>> start DATA LINES
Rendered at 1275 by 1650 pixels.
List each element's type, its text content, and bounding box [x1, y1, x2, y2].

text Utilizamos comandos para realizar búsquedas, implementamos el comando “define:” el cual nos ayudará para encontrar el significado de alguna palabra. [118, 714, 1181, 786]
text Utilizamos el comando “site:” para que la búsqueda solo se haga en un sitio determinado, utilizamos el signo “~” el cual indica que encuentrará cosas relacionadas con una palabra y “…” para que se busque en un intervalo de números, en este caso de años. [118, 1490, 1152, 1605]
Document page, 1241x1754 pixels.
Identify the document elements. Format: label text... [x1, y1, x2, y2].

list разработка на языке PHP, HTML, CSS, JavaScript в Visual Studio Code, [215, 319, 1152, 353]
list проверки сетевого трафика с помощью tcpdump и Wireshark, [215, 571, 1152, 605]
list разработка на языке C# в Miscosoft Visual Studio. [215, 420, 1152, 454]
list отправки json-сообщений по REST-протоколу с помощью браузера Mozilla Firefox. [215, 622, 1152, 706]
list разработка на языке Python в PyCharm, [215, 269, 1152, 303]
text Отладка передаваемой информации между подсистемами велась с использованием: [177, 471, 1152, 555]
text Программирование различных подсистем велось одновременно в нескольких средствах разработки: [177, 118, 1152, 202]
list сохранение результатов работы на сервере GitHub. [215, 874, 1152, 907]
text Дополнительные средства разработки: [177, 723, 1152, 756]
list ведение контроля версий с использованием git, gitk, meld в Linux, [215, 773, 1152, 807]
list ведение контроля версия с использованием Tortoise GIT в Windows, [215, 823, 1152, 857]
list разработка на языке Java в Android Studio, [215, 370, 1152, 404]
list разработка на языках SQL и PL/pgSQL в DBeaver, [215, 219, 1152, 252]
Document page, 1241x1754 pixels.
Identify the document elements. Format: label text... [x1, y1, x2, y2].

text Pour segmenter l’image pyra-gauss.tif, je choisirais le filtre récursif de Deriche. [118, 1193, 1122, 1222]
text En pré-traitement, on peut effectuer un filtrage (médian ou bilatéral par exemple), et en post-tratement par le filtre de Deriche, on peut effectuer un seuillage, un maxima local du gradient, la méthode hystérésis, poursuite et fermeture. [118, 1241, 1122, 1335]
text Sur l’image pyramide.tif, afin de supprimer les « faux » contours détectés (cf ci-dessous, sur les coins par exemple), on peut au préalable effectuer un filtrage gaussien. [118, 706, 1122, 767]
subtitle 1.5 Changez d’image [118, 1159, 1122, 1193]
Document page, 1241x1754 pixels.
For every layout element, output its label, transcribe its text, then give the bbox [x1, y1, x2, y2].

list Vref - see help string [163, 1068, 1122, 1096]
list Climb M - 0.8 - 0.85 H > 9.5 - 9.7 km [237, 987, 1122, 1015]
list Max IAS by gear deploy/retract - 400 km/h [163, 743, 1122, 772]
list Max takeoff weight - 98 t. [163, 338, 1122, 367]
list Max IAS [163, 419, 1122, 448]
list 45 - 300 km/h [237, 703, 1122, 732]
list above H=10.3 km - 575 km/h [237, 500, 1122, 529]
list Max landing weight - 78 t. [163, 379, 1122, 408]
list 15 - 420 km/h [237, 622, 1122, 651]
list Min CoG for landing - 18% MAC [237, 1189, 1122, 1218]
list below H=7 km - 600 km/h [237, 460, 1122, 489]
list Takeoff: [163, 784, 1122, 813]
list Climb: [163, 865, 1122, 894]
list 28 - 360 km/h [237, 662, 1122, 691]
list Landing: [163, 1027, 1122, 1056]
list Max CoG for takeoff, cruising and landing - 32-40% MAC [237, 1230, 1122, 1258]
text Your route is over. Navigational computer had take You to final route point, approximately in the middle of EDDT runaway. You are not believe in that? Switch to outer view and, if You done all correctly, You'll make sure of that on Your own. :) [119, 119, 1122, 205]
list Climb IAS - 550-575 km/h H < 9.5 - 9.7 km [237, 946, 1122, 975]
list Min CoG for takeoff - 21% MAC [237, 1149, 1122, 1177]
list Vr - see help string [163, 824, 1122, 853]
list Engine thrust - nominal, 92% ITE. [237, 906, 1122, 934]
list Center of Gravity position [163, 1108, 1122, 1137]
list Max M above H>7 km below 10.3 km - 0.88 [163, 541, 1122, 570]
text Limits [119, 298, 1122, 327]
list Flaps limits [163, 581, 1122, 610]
>> end DATA LINES
DIRECTIONS FOR THIS TASK:
Show each line of the listing above that contains the word "effectuer".

TASK SOLUTION:
text En pré-traitement, on peut effectuer un filtrage (médian ou bilatéral par exemple), et en post-tratement par le filtre de Deriche, on peut effectuer un seuillage, un maxima local du gradient, la méthode hystérésis, poursuite et fermeture. [118, 1241, 1122, 1335]
text Sur l’image pyramide.tif, afin de supprimer les « faux » contours détectés (cf ci-dessous, sur les coins par exemple), on peut au préalable effectuer un filtrage gaussien. [118, 706, 1122, 767]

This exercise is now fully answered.